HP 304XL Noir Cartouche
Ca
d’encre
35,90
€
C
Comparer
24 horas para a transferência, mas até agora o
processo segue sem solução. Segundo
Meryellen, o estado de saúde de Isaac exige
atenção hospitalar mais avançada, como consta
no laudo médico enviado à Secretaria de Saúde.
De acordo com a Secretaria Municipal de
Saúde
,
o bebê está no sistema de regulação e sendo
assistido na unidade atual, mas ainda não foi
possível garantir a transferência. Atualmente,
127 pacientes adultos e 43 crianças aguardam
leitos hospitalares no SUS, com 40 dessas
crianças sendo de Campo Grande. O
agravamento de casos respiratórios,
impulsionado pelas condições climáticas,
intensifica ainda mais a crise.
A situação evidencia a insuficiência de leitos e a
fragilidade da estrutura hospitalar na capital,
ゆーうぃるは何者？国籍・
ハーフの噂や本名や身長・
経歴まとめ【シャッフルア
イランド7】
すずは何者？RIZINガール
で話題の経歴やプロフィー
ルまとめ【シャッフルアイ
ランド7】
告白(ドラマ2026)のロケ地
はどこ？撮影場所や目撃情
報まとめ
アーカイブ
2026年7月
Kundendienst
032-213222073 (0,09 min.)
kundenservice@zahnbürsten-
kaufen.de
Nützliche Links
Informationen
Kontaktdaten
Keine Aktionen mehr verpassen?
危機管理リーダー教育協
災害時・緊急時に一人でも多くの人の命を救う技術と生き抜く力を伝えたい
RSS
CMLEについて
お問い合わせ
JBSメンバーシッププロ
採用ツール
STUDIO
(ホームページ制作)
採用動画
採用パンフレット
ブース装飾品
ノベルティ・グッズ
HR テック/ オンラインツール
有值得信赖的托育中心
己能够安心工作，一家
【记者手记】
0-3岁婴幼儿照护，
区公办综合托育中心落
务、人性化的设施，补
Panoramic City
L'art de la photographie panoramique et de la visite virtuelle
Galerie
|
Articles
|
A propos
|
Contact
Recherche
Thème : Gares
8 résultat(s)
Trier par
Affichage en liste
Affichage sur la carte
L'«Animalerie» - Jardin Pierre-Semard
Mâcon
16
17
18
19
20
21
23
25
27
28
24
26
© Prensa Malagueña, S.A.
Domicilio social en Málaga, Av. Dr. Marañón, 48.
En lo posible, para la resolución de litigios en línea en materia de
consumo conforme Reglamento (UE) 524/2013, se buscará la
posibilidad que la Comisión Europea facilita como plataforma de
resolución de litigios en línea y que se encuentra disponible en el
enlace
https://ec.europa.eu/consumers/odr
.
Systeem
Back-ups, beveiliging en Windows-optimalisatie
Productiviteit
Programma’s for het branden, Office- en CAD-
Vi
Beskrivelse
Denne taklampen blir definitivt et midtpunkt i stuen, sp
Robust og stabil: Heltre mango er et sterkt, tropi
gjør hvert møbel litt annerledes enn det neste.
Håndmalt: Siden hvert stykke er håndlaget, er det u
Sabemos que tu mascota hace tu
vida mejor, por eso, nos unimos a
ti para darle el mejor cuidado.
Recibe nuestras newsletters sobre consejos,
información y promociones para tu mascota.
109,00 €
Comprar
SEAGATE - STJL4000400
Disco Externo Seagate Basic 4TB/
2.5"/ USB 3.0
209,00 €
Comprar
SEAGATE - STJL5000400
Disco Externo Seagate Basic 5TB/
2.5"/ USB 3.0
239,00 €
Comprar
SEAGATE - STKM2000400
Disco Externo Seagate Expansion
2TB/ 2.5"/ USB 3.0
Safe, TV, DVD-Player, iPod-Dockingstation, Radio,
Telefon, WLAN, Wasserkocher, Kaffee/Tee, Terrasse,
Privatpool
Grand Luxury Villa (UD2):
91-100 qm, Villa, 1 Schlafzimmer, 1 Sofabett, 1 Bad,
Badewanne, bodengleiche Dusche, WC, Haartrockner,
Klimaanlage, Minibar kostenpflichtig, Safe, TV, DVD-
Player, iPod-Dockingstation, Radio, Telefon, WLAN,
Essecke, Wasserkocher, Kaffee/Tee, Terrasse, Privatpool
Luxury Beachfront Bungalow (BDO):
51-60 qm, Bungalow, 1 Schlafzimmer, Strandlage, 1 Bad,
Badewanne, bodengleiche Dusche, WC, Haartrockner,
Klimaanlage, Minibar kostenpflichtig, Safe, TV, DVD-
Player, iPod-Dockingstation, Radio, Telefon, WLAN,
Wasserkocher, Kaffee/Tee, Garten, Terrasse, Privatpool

=== Work request ===
Tally the lines of the listing above that contain the string "Externo", counting only matches with the same capitalization. Reply with the number alone.

=== Written solution ===
3